Medway School of Pharmacy, Universities of Kent and Greenwich, Central Avenue, Chatham Maritime, Kent ME4 4TB, UK.
Bioimpacts. 2013;3(1):21-7. doi: 10.5681/bi.2013.011. Epub 2013 Feb 21.
The prediction of plasma protein binding (ppb) is of paramount importance in the pharmacokinetics characterization of drugs, as it causes significant changes in volume of distribution, clearance and drug half life. This study utilized Quantitative Structure - Activity Relationships (QSAR) for the prediction of plasma protein binding.

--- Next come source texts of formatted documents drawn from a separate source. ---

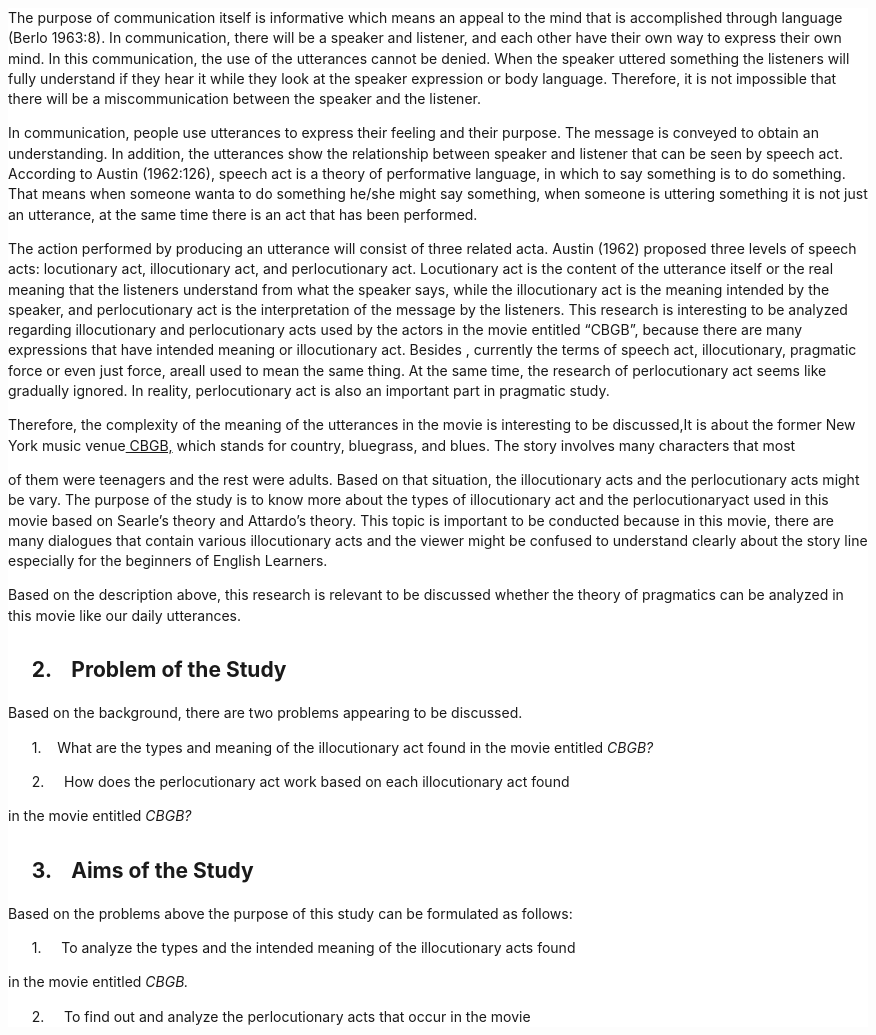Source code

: <p><span class="font2">The purpose of communication itself is informative which means an appeal to the mind that is accomplished through language (Berlo 1963:8). In communication, there will be a speaker and listener, and each other have their own way to express their own mind. In this communication, the use of the utterances cannot be denied. When the speaker uttered something the listeners will fully understand if they hear it while they look at the speaker expression or body language. Therefore, it is not impossible that there will be a miscommunication between the speaker and the listener.</span></p>
<p><span class="font2">In communication, people use utterances to express their feeling and their purpose. The message is conveyed to obtain an understanding. In addition, the utterances show the relationship between speaker and listener that can be seen by speech act. According to Austin (1962:126), speech act is a theory of performative language, in which to say something is to do something. That means when someone wanta to do something he/she might say something, when someone is uttering something it is not just an utterance, at the same time there is an act that has been performed.</span></p>
<p><span class="font2">The action performed by producing an utterance will consist of three related acta. Austin (1962) proposed three levels of speech acts: locutionary act, illocutionary act, and perlocutionary act. Locutionary act is the content of the utterance itself or the real meaning that the listeners understand from what the speaker says, while the illocutionary act is the meaning intended by the speaker, and perlocutionary act is the interpretation of the message by the listeners. This research is interesting to be analyzed regarding illocutionary and perlocutionary acts used by the actors in the movie entitled “CBGB”, because there are many expressions that have intended meaning or illocutionary act. Besides , currently the terms of speech act, illocutionary, pragmatic force or even just force, areall used to mean the same thing. At the same time, the research of perlocutionary act seems like gradually ignored. In reality, perlocutionary act is also an important part in pragmatic study.</span></p>
<p><span class="font2">Therefore, the complexity of the meaning of the utterances in the movie is interesting to be discussed,It is about the former New York music venue</span><a href="https://en.wikipedia.org/wiki/CBGB"><span class="font2"> CBGB,</span></a><span class="font2"> which stands for country, bluegrass, and blues. The story involves many characters that most</span></p>
<p><span class="font2">of them were teenagers and the rest were adults. Based on that situation, the illocutionary acts and the perlocutionary acts might be vary. The purpose of the study is to know more about the types of illocutionary act and the perlocutionaryact used in this movie based on Searle’s theory and Attardo’s theory. This topic is important to be conducted because in this movie, there are many dialogues that contain various illocutionary acts and the viewer might be confused to understand clearly about the story line especially for the beginners of English Learners.</span></p>
<p><span class="font2">Based on the description above, this research is relevant to be discussed whether the theory of pragmatics can be analyzed in this movie like our daily utterances.</span></p>
<ul style="list-style:none;"><li>
<h2><a name="bookmark6"></a><span class="font2" style="font-weight:bold;"><a name="bookmark7"></a>2. &nbsp;&nbsp;&nbsp;Problem of the Study</span></h2></li></ul>
<p><span class="font2">Based on the background, there are two problems appearing to be discussed.</span></p>
<ul style="list-style:none;"><li>
<p><span class="font2">1. &nbsp;&nbsp;&nbsp;What are the types and meaning of the illocutionary act found in the movie entitled </span><span class="font2" style="font-style:italic;">CBGB?</span></p></li>
<li>
<p><span class="font2">2. &nbsp;&nbsp;&nbsp;&nbsp;How does the perlocutionary act work based on each illocutionary act found</span></p></li></ul>
<p><span class="font2">in the movie entitled </span><span class="font2" style="font-style:italic;">CBGB?</span></p>
<ul style="list-style:none;"><li>
<h2><a name="bookmark8"></a><span class="font2" style="font-weight:bold;"><a name="bookmark9"></a>3. &nbsp;&nbsp;&nbsp;Aims of the Study</span></h2></li></ul>
<p><span class="font2">Based on the problems above the purpose of this study can be formulated as follows:</span></p>
<ul style="list-style:none;"><li>
<p><span class="font2">1. &nbsp;&nbsp;&nbsp;&nbsp;To analyze the types and the intended meaning of the illocutionary acts found</span></p></li></ul>
<p><span class="font2">in the movie entitled </span><span class="font2" style="font-style:italic;">CBGB.</span></p>
<ul style="list-style:none;"><li>
<p><span class="font2">2. &nbsp;&nbsp;&nbsp;&nbsp;To find out and analyze the perlocutionary acts that occur in the movie</span></p></li></ul>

Protein binding values for 794 compounds were collated from literature. The data was partitioned into a training set of 662 compounds and an external validation set of 132 compounds. Physicochemical and molecular descriptors were calculated for each compound using ACD labs/logD, MOE (Chemical Computing Group) and Symyx QSAR software packages. Several data mining tools were employed for the construction of models. These included stepwise regression analysis, Classification and Regression Trees (CART), Boosted trees and Random Forest.

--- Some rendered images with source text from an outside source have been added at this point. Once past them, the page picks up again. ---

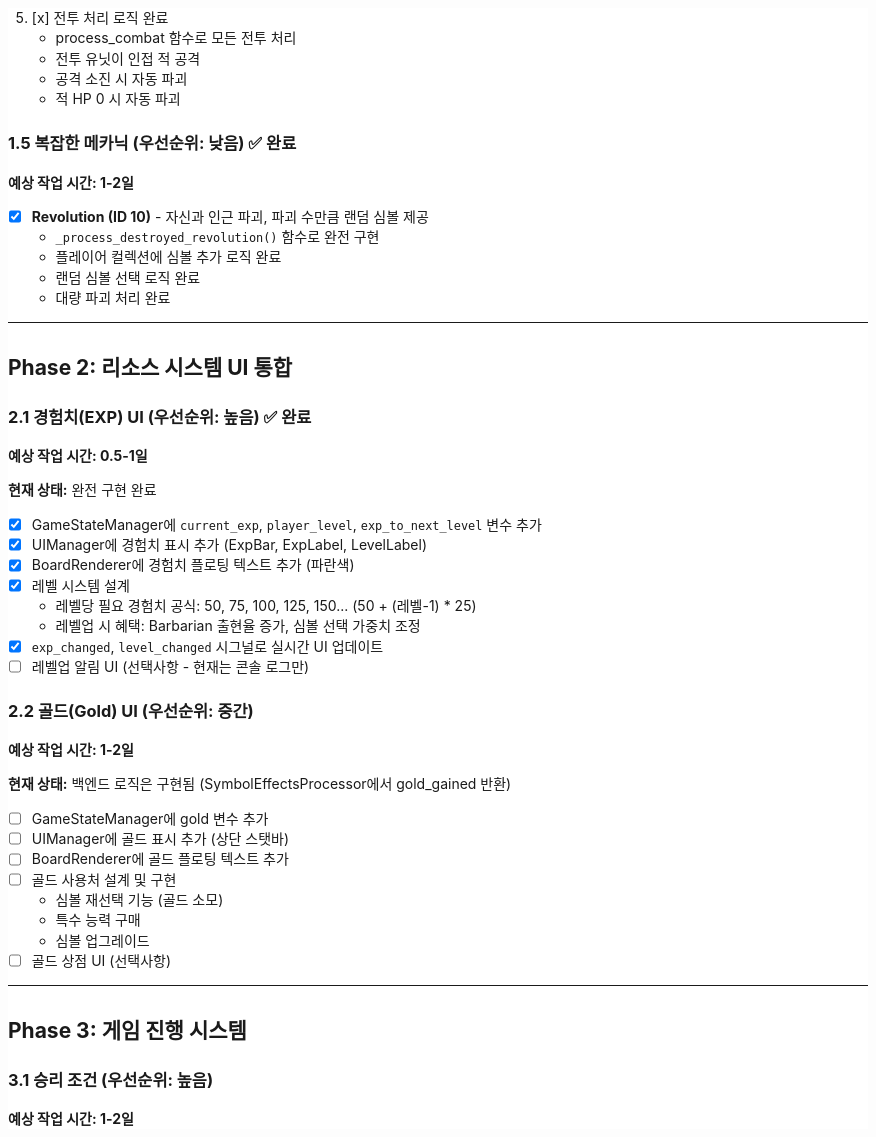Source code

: 5. [x] 전투 처리 로직 완료
   - process_combat 함수로 모든 전투 처리
   - 전투 유닛이 인접 적 공격
   - 공격 소진 시 자동 파괴
   - 적 HP 0 시 자동 파괴

### 1.5 복잡한 메카닉 (우선순위: 낮음) ✅ **완료**
**예상 작업 시간: 1-2일**

- [x] **Revolution (ID 10)** - 자신과 인근 파괴, 파괴 수만큼 랜덤 심볼 제공
  - `_process_destroyed_revolution()` 함수로 완전 구현
  - 플레이어 컬렉션에 심볼 추가 로직 완료
  - 랜덤 심볼 선택 로직 완료
  - 대량 파괴 처리 완료

---

## Phase 2: 리소스 시스템 UI 통합

### 2.1 경험치(EXP) UI (우선순위: 높음) ✅ **완료**
**예상 작업 시간: 0.5-1일**

**현재 상태:** 완전 구현 완료

- [x] GameStateManager에 `current_exp`, `player_level`, `exp_to_next_level` 변수 추가
- [x] UIManager에 경험치 표시 추가 (ExpBar, ExpLabel, LevelLabel)
- [x] BoardRenderer에 경험치 플로팅 텍스트 추가 (파란색)
- [x] 레벨 시스템 설계
  - 레벨당 필요 경험치 공식: 50, 75, 100, 125, 150... (50 + (레벨-1) * 25)
  - 레벨업 시 혜택: Barbarian 출현율 증가, 심볼 선택 가중치 조정
- [x] `exp_changed`, `level_changed` 시그널로 실시간 UI 업데이트
- [ ] 레벨업 알림 UI (선택사항 - 현재는 콘솔 로그만)

### 2.2 골드(Gold) UI (우선순위: 중간)
**예상 작업 시간: 1-2일**

**현재 상태:** 백엔드 로직은 구현됨 (SymbolEffectsProcessor에서 gold_gained 반환)

- [ ] GameStateManager에 gold 변수 추가
- [ ] UIManager에 골드 표시 추가 (상단 스탯바)
- [ ] BoardRenderer에 골드 플로팅 텍스트 추가
- [ ] 골드 사용처 설계 및 구현
  - 심볼 재선택 기능 (골드 소모)
  - 특수 능력 구매
  - 심볼 업그레이드
- [ ] 골드 상점 UI (선택사항)

---

## Phase 3: 게임 진행 시스템

### 3.1 승리 조건 (우선순위: 높음)
**예상 작업 시간: 1-2일**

Several predictive models were identified; however, one model in particular produced significantly superior prediction accuracy for the external validation set as measured using mean absolute error and correlation coefficient. The selected model was a boosted regression tree model which had the mean absolute error for training set of 13.25 and for validation set of 14.96.
Plasma protein binding can be modeled using simple regression trees or multiple linear regressions with reasonable model accuracies. These interpretable models were able to identify the governing molecular factors for a high ppb that included hydrophobicity, van der Waals surface area parameters, and aromaticity. On the other hand, the more complicated ensemble method of boosted regression trees produced the most accurate ppb estimations for the external validation set.
预测血浆蛋白结合(ppb)在药物药代动力学特征的研究中至关重要,因为它会导致分布容积、清除率和药物半衰期发生显著变化。本研究利用定量构效关系(QSAR)进行血浆蛋白结合预测。
从文献中整理了 794 种化合物的蛋白结合值。将数据分为 662 种化合物的训练集和 132 种化合物的外部验证集。使用 ACD labs/logD、MOE(化学计算集团)和 Symyx QSAR 软件包为每种化合物计算了物理化学和分子描述符。使用多种数据挖掘工具构建模型。这些包括逐步回归分析、分类和回归树(CART)、Boosted trees 和随机森林。
确定了几个预测模型;然而,特别是一个模型在使用平均绝对误差和相关系数测量时,对外部验证集的预测准确性显著提高。所选模型是一个 Boosted regression tree 模型,其训练集的平均绝对误差为 13.25,验证集的平均绝对误差为 14.96。
可以使用简单的回归树或多元线性回归对血浆蛋白结合进行建模,模型具有合理的准确性。这些可解释的模型能够识别出高 ppb 的主要分子因素,包括疏水性、范德华表面积参数和芳香性。另一方面,更复杂的集成方法 Boosted regression trees 对外部验证集产生了最准确的 ppb 估计。